1.2 Standardization:
Standardization: (or z-score normalization) scales the values while taking into account standard deviation. If the standard deviation of features is different, their range also would differ from each other. This reduces the effect of the outliers in the features.
Standardizations are involved majorly where there is distance involved in Gradient Descent (Linear Regression, KNN, etc.) or in ANN for faster convergence while Normalization is involved in places of classification or CNN (for scaling down the pixel values).
Standardization assumes that your data has a Gaussian (bell curve) distribution. This does not strictly have to be true, but the technique is more effective if your attribute distribution is Gaussian. Standardization is useful when your data has varying scales and the algorithm you are using does make assumptions about your data having a Gaussian distribution, such as linear regression, logistic regression, and linear discriminant analysis.
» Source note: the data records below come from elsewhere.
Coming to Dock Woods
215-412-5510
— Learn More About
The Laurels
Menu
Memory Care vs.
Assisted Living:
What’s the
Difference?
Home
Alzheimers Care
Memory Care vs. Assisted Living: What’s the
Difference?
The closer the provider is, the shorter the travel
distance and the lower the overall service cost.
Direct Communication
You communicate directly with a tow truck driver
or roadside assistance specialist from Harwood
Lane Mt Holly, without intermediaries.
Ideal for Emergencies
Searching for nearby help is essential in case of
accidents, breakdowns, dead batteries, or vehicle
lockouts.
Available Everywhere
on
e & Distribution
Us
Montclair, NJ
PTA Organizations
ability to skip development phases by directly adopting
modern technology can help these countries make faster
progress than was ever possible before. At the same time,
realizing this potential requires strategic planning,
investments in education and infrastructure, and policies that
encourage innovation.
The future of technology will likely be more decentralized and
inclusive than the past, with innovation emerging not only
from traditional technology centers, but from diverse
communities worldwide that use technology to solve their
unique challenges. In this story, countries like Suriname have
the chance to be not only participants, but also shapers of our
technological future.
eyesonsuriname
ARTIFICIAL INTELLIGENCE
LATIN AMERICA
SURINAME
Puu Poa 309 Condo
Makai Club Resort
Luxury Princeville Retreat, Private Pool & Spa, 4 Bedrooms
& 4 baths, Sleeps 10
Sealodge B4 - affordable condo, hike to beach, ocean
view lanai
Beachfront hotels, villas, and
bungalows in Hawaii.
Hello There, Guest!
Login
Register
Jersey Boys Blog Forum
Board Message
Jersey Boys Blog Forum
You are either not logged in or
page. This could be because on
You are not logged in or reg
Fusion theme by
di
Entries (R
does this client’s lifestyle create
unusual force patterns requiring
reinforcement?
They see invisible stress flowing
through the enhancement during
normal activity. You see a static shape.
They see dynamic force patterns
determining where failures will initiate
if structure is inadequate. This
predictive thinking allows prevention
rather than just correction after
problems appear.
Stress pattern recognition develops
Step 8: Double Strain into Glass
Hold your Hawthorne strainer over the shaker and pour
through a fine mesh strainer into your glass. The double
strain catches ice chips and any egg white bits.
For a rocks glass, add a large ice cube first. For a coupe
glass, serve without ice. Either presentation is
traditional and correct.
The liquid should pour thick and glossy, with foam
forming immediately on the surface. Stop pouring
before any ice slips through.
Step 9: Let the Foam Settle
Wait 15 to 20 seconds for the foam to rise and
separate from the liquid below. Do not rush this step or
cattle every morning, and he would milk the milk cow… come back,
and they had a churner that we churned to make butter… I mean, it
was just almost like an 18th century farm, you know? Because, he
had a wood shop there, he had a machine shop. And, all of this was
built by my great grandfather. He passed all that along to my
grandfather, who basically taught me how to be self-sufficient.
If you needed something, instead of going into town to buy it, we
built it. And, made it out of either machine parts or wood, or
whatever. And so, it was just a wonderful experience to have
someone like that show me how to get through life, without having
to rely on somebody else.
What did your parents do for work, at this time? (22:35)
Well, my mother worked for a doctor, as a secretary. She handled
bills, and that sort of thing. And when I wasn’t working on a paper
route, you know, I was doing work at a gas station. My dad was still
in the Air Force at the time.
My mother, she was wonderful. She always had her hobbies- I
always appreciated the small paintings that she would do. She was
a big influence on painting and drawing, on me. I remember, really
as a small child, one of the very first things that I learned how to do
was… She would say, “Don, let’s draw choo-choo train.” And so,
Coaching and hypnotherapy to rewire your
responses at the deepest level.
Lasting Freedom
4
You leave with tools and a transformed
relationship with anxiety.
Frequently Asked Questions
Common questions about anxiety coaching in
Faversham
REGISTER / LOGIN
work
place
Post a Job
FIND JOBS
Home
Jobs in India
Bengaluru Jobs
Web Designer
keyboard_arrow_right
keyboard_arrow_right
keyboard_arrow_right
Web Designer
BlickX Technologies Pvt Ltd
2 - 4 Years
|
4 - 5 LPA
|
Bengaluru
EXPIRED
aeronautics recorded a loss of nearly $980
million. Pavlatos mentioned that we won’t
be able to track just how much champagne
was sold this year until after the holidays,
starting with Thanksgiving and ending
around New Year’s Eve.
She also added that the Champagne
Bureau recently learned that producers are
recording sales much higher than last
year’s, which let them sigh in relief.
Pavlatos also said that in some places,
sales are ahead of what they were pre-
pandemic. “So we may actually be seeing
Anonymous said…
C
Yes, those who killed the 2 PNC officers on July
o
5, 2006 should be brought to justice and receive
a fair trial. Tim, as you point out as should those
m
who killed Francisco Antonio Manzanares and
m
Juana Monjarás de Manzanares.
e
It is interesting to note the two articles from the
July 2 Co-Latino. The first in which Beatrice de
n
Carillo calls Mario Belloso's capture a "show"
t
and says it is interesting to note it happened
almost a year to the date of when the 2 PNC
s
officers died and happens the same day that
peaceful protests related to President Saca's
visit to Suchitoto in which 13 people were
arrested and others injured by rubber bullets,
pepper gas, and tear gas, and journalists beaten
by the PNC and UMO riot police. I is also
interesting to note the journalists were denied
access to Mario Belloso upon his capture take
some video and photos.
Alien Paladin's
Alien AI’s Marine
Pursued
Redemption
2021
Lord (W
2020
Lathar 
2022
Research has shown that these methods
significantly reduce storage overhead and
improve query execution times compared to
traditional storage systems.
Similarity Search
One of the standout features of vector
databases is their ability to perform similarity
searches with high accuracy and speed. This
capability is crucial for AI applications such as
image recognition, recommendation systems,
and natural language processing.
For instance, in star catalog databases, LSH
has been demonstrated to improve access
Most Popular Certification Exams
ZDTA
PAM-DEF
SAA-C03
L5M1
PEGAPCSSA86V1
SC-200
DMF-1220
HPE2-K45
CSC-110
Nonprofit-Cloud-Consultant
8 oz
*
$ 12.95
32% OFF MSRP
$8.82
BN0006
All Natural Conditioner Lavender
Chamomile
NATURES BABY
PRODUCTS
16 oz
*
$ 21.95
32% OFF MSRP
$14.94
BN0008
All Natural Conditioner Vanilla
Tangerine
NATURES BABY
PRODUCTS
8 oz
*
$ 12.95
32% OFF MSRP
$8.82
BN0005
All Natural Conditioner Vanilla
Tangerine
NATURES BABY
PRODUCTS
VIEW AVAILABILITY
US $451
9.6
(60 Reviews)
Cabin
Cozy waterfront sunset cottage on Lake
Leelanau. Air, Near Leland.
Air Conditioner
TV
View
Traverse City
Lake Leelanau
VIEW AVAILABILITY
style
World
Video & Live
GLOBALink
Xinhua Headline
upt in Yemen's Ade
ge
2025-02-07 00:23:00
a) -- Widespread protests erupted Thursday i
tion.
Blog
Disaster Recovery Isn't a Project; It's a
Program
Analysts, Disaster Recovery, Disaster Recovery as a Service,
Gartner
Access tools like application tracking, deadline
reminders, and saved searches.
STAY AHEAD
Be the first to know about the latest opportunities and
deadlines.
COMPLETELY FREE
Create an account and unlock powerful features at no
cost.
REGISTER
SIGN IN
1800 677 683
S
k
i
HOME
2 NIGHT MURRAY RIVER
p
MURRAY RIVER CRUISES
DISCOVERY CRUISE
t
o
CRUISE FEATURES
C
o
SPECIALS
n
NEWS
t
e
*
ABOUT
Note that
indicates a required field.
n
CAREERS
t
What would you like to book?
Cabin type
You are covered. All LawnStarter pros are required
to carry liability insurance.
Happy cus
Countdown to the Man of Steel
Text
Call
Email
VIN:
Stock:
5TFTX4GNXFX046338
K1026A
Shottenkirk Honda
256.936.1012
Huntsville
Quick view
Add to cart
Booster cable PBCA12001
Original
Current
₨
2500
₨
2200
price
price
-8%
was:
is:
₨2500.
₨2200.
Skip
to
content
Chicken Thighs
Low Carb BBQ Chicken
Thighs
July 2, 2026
Standardisation is more robust to outliers, and in many cases, it is preferable over Max-Min Normalisation. Link
Applied standardization to numerical columns and not the other One-Hot Encoded features. Standardizing the One-Hot encoded features would mean assigning a distribution to categorical features. You don’t want to do that!
But why did I not do the same while normalizing the data? Because One-Hot encoded features are already in the range between 0 to 1. So, normalization would not affect their value.
Note: If an algorithm is not distance-based, feature scaling is unimportant, including Naive Bayes, Linear Discriminant Analysis, and Tree-Based models (gradient boosting, rf, etc.).
2. Missing Value/ Imputation
https://www.displayr.com/5-ways-deal-missing-data-cluster-analysis/ In Case of Clustering
3. Handling Outliers
3.1 Find Outlier
http://r-statistics.co/Outlier-Treatment-With-R.html
- Univariate approach: For a given continuous variable, outliers are those observations that lie outside 1.5 * IQR, where IQR, the ‘Inter Quartile Range’ is the difference between 75th and 25th quartiles. Look at the points outside the whiskers in below box plot.
- Bivariate approach: Visualize in box-plot of the X and Y, for categorical X’s
- Multivariate Model Approach: Cooks Distance: Cook’s distance is a measure computed with respect to a given regression model and therefore is impacted only by the X variables included in the model. But, what does cook’s distance mean? It computes the influence exerted by each data point (row) on the predicted outcome. In general use, those observations that have a cook’s distance greater than 4 times the mean may be classified as influential. This is not a hard boundary.
3.2 Treating the outliers
- Imputation: Imputation with mean / median / mode. This method has been dealt with in detail in the discussion about treating missing values.
- Capping: For missing values that lie outside the 1.5 * IQR limits, we could cap it by replacing those observations outside the lower limit with the value of 5th %ile and those that lie above the upper limit, with the value of 95th %ile.